ACTIVITY LIST:
1/ Transcribe the part of the servlet filter how-to starting at "February 11, 2009" and ending at "write a filter?".
2/ Go on with the servlet filter how-to from the point where it stops.

═════ TEXT BLOCK

Read the article here

Written by Subinkrishna G

February 11, 2009 at 4:22 pm

How-to: Write a simple servlet filter

with 6 comments

What is a filter?
From the JSR 154 specification,

A filter is a reusable piece of code that can transform the content of HTTP requests, responses, and header information. Filters do not generally create a response or respond to a request as servlets do, rather they modify or adapt the requests for a resource, and modify or adapt responses from a resource.

How to write a filter?
We can create a filter by writing a new class which implements javax.servlet.Filter. We need to specify the filters in the deployment descriptor so that the container can create a filter chain to process the request/response.

The filters in deployment descriptor:

<web-app>
	<filter>
		<filter-name>MyFilter</filter-name>
		<filter-class>subin.rnd.enterprise.filter.MyFilter</filter-class>
	</filter>
	<filter-mapping>
		<filter-name>MyFilter</filter-name>
		<url-pattern>/*</url-pattern>
	</filter-mapping>
	<filter-mapping>
		<filter-name>MyFilter</filter-name>
		<servlet-name>MyServlet</servlet-name>
		<dispatcher>REQUEST</dispatcher>
	</filter-mapping>
</web-app>

We can have a filter (or a chain of filters) processing the request/response. In the above descriptor, we are linking a filter for a URL pattern as well as for a specific servlet. So in the above case, for MyServlet, the filter will get executed twice as we have mapped the filter MyFilter to all URLs and for MyServlet. So the order of execution will be MyFilter.doFilter() > MyFilter.doFilter() > MyServlet.doGet().

MyServlet.java

import javax.servlet.ServletException;
import javax.servlet.http.HttpServlet;
import javax.servlet.http.HttpServletRequest;
import javax.servlet.http.HttpServletResponse;

public class MyServlet
extends HttpServlet
{
  @Override
  public void doGet(HttpServletRequest request,
    HttpServletResponse response)
  throws ServletException
  {
    System.out.println("doGet()");
    response.setContentType("text/plain");
    ServletUtility.write(response, "Hello world!".getBytes());
  }
}

MyFilter.java

import java.io.IOException;
import javax.servlet.Filter;
import javax.servlet.FilterChain;
import javax.servlet.FilterConfig;
import javax.servlet.ServletException;
import javax.servlet.ServletRequest;
import javax.servlet.ServletResponse;
import javax.servlet.http.HttpServletResponse;

public class MyFilter
implements Filter
{
  public void destroy()

══════════
═════ DATA SECTION

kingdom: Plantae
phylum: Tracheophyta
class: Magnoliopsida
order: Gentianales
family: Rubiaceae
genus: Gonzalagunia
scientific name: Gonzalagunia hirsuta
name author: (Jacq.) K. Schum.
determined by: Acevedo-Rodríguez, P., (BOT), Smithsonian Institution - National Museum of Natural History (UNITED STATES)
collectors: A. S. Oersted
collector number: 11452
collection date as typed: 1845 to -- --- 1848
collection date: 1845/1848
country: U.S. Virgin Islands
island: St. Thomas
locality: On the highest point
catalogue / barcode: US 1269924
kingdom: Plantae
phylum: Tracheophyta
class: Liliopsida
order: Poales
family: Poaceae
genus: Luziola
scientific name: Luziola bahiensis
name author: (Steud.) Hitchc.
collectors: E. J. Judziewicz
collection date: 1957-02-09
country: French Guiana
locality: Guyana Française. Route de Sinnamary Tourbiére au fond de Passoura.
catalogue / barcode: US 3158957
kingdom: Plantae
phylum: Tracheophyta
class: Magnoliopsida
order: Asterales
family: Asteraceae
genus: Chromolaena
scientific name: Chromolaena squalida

══════════

SET OF ANSWERS:
1/
February 11, 2009 at 4:22 pm

How-to: Write a simple servlet filter

with 6 comments

What is a filter?
From the JSR 154 specification,

A filter is a reusable piece of code that can transform the content of HTTP requests, responses, and header information. Filters do not generally create a response or respond to a request as servlets do, rather they modify or adapt the requests for a resource, and modify or adapt responses from a resource.

How to write a filter?

2/
  {
  }

  public void doFilter(ServletRequest request, ServletResponse response,
     FilterChain filterChain)
  throws IOException, ServletException
  {
     System.out.println("doFilter()");

     ByteStreamResponseWrapper responseWrapper = null;
     byte[] responseAsBytes = null;
     String processedResponse = null;

     // Creating a response wrapper
     responseWrapper = new ByteStreamResponseWrapper(
        (HttpServletResponse) response);
     filterChain.doFilter(request, responseWrapper);

     // Process the response
     processedResponse = responseWrapper.toString();
     if (null != processedResponse)
     {
       processedResponse = processedResponse.toUpperCase();
       responseAsBytes = processedResponse.getBytes();
     }

     // Writing the response (as bytes) to the servlet output stream
     ServletUtility.write(response, responseAsBytes);
  }

  public void init(FilterConfig filterConfig)
  throws ServletException
  {
    // We can initialize a filter using the init-params here
    // (which we defined in the deployment descriptor - web.xml)
  }
}

Other files
There are two more Java files – ByteStreamResponseWrapper & ServletUtility. ByteStreamResponseWrapper is an extension of javax.servlet.http.HttpServletResponseWrapper with some methods – toString(), getOutputStream() & getWriter() – overriden. ServletUtility is a utility class to write a byte stream to the servlet output stream.

Output
The “Hello world!” from MyServlet is filtered to “HELLO WORLD!”  by MyFilter.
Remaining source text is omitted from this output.